There is also one called MentaBean which is a Java ORM. It has nice features and seems to be pretty simple way of writing SQL.
Read an XML file.
You can read it from an XML file. Its easy to maintain and work with.
There are standard STaX, DOM, SAX parsers available out there to make it few lines of code in java.
Do more with attributes
You can have some semantic information with attributes on the tag to help do more with the SQL. This can be the method name or query type or anything that helps you code less.
Maintaince
You can put the xml outside the jar and easily maintain it. Same benefits as a properties file.
Conversion
XML is extensible and easily convertible to other formats.
Use Case
Metamug uses xml to configure REST resource files with sql.
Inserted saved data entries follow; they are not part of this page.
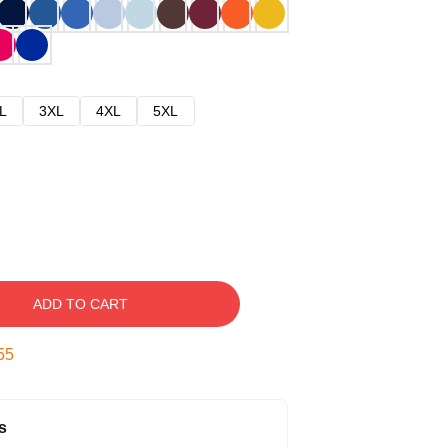
L
3XL
4XL
5XL
ADD TO CART
54
s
If you put the SQL strings in a properties file and then read that in you can keep the SQL strings in a plain text file.
That doesn't solve the SQL type issues, but at least it makes copying&pasting from TOAD or sqlplus much easier.
How do you get string concatenation, aside from long SQL strings in PreparedStatements (that you could easily provide in a text file and load as a resource anyway) that you break over several lines?
You aren't creating SQL strings directly are you? That's the biggest no-no in programming. Please use PreparedStatements, and supply the data as parameters. It reduces the chance of SQL Injection vastly.